Von Ralph Bosshard – 28. April 2023

In den vergangenen Wochen war das Geschehen im Osten der Ukraine geprägt von Angriffen taktischen Ausmaßes an isolierten Abschnitten der Front, ohne dass ein operativer Zusammenhang zu erkennen gewesen wäre. Die Russen starteten immer noch keine Großoffensive. Vielmehr strebten sie danach, die ukrainische Führung dazu zu zwingen, ihre Reserven frühzeitig in den Kampf zu werfen. Damit beabsichtigten sie, eine ukrainische Offensive zu verhindern. Das gelang vorerst und die entscheidende Frage ist, ob diese Strategie noch lange funktioniert.

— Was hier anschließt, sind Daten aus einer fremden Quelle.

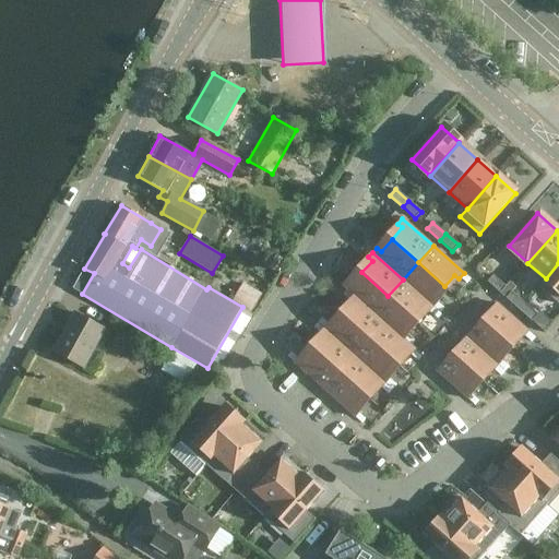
[(444,286),(418,262),(403,280),(433,307),(438,302),(433,298),(444,286)]
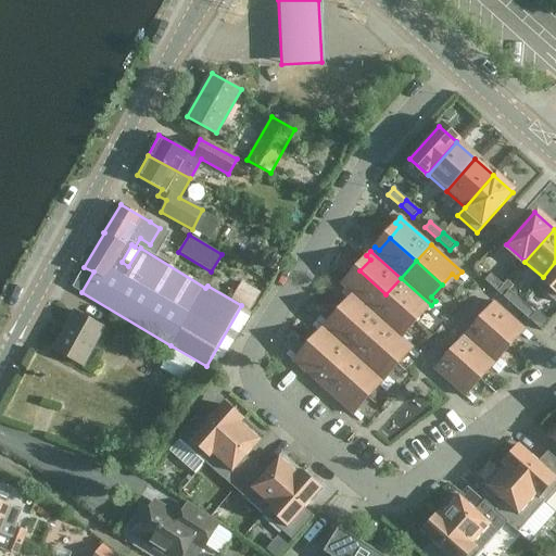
[(555,303),(555,302),(555,262),(543,277),(535,286),(555,303)]
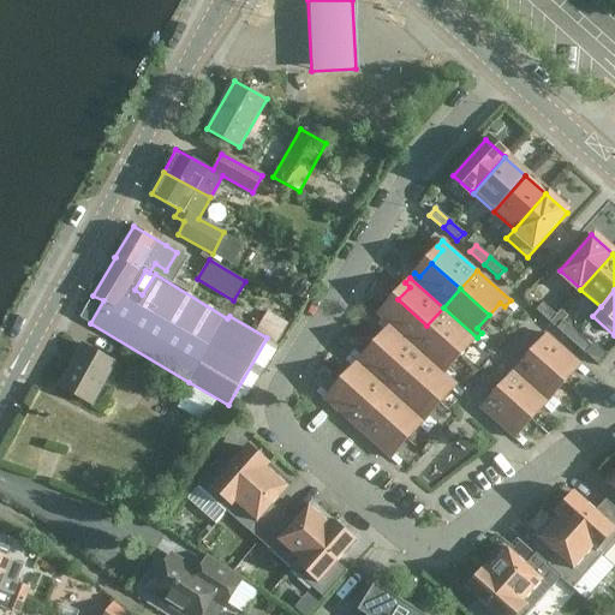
[(427,326),(398,299),(386,312),(381,309),(377,314),(389,326),(411,344),(427,326)]
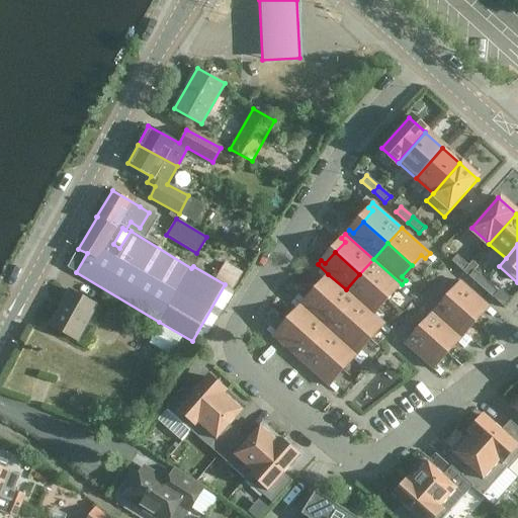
[(456,256),(451,262),(463,272),(468,266),(456,256)]
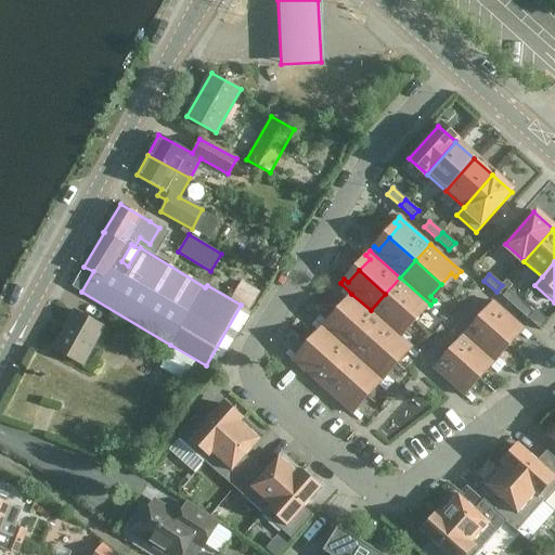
[(430,305),(400,278),(385,294),(412,318),(422,306),(426,310),(430,305)]
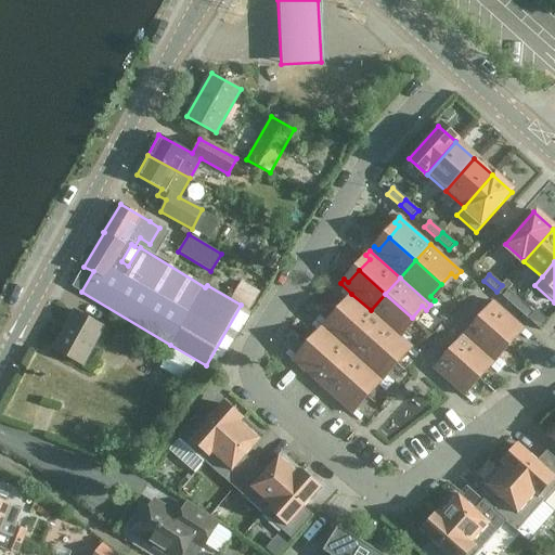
[(243,279),(233,294),(252,305),(260,288),(243,279)]
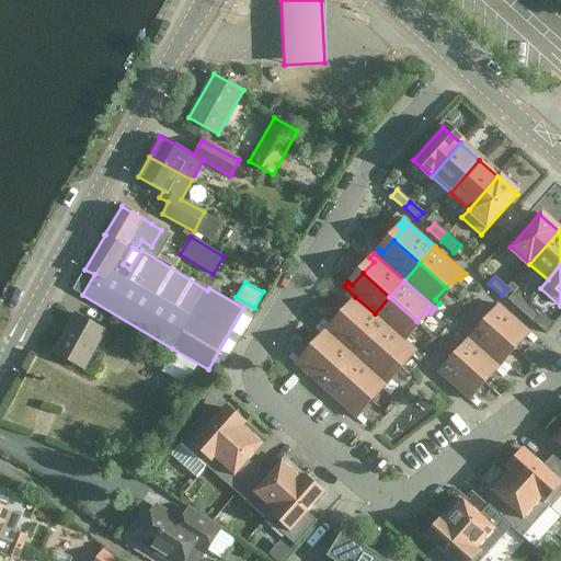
[(514,294),(507,300),(521,311),(526,305),(514,294)]
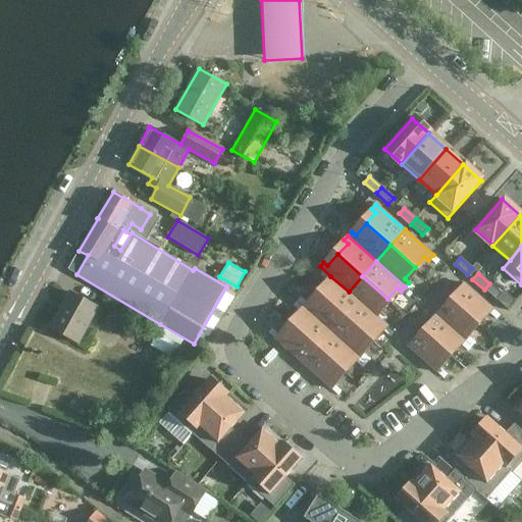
[(330,284),(321,295),(345,317),(359,301),(349,292),(330,276),(326,280),(330,284)]
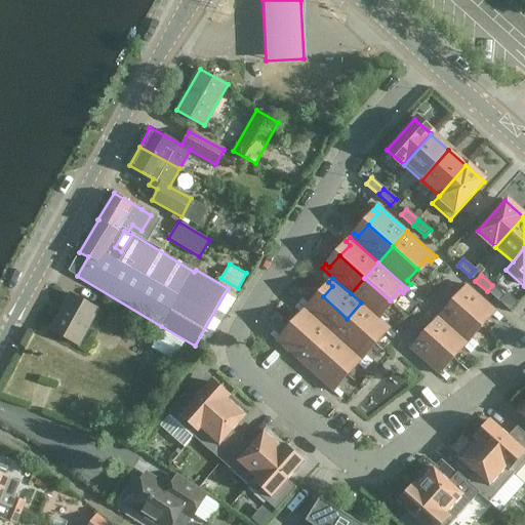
[(351,293),(361,303),(379,319),(384,315),(379,312),(390,300),(364,278),(351,293)]
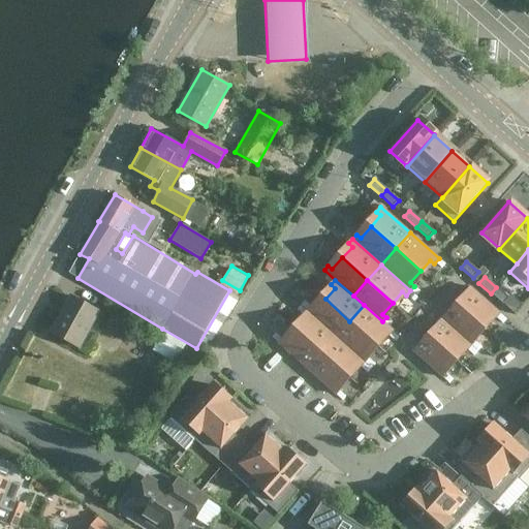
[(500,314),(470,287),(457,303),(483,325),(491,315),(495,319),(500,314)]
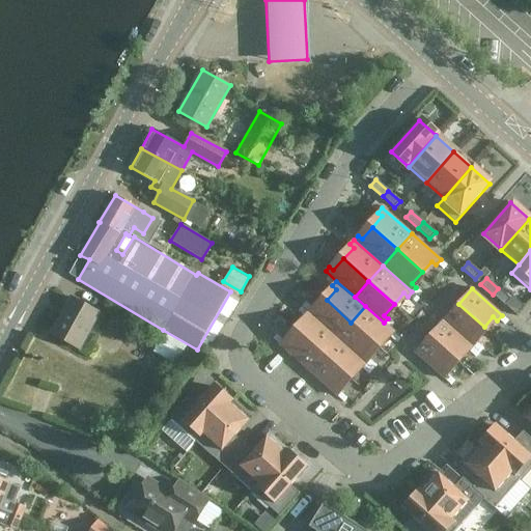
[(510,300),(498,288),(493,295),(505,306),(510,300)]
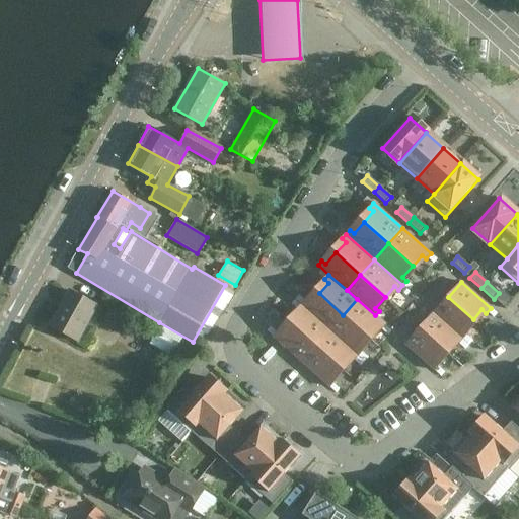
[(78,342),(97,306),(69,290),(49,325),(78,342)]
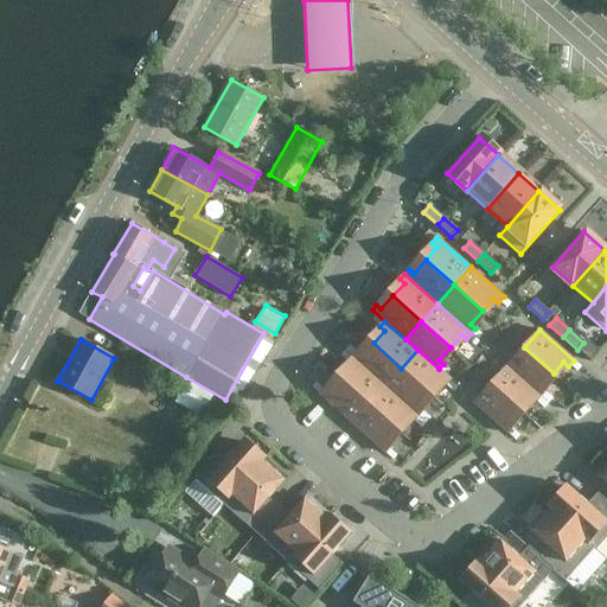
[(357,352),(352,357),(385,387),(401,369),(374,343),(362,356),(357,352)]
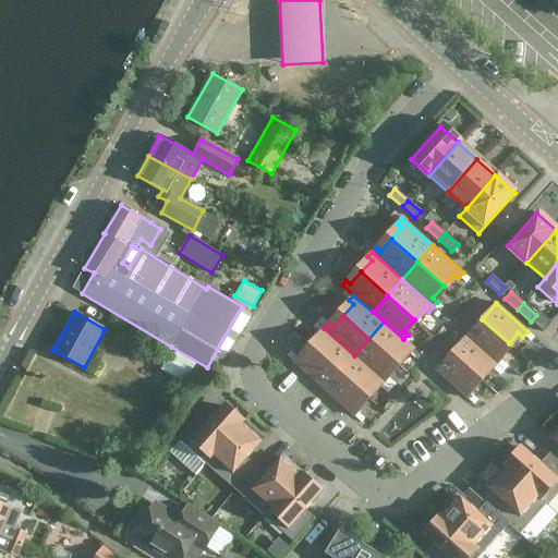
[(497,356),(509,343),(482,319),(465,338),(497,365),(501,360),(497,356)]
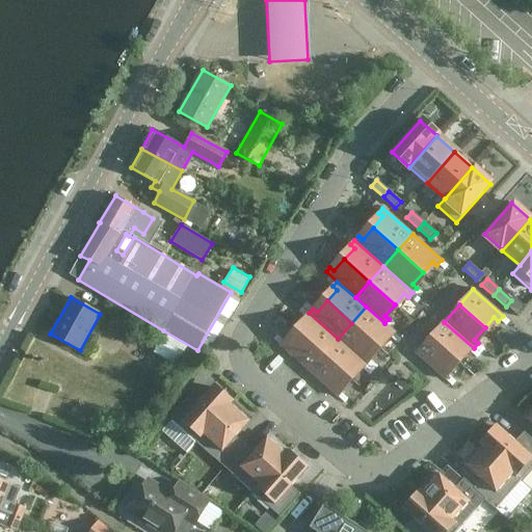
[(396,334),(384,323),(366,307),(351,323),(377,345),(387,335),(391,339),(396,334)]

Während das ukrainische Verteidigungsministerium vor einigen Tagen bekanntgab, dass die groß angekündigte Frühjahrsoffensive schon in Gang sei, berichteten westliche Medien, diese sei zumindest verschoben. Wiederum andere spekulieren gar über eine russische Gegenoffensive. Wenn die Ukraine einen Erfolg operativen Ausmaßes erzielen will, dann muss sie alles westliche Kriegsgerät, das ihr zugesichert ist, zum selben Zeitpunkt an einer Stelle einsetzen. Theoretisch kann die ukrainische Armee mit dem versprochenen Kriegsgerät eine Panzerdivision bilden, die auf circa 20 km Breite in 90 bis 100 km Tiefe stoßen kann. Das würde aus dem Raum Zaporozhie bis an die Küste des Asowschen Meers reichen. Ob die Division dort danach die zu erwartenden russischen Gegenangriffe abwehren könnte, steht auf einem anderen Blatt. Ein derartiges Vorgehen ist angesichts der russischen Luftüberlegenheit mit großem Risiko verbunden und der ukrainische Präsident Wolodymyr Selenskyj würde damit alles auf eine Karte setzen. Dabei sind die Erfolgsaussichten zweifelhaft, denn das angestrebte politische Ziel ist mit einem Angriff am Boden alleine nicht zu erreichen. Solange die russische Flotte auf dem Asowschen Meer Bewegungsfreiheit genießt, kann sie die Verbindung zur Krim offenhalten. Das alles sollte eigentlich auch dem ehemaligen US-Oberkommandierenden in Europa, General Ben Hodges bekannt sein, der trotzdem bekanntgab, die Ukraine könne die Krim innerhalb eines Monats zurückerobern, wenn Washington dies nur wolle. Offenbar beschloss Hodges sich in den Dienst des Informationskriegs zu stellen. In diesem Krieg verteilte das ukrainische Verteidigungsministerium der Weltpresse kürzlich einen Maulkorb.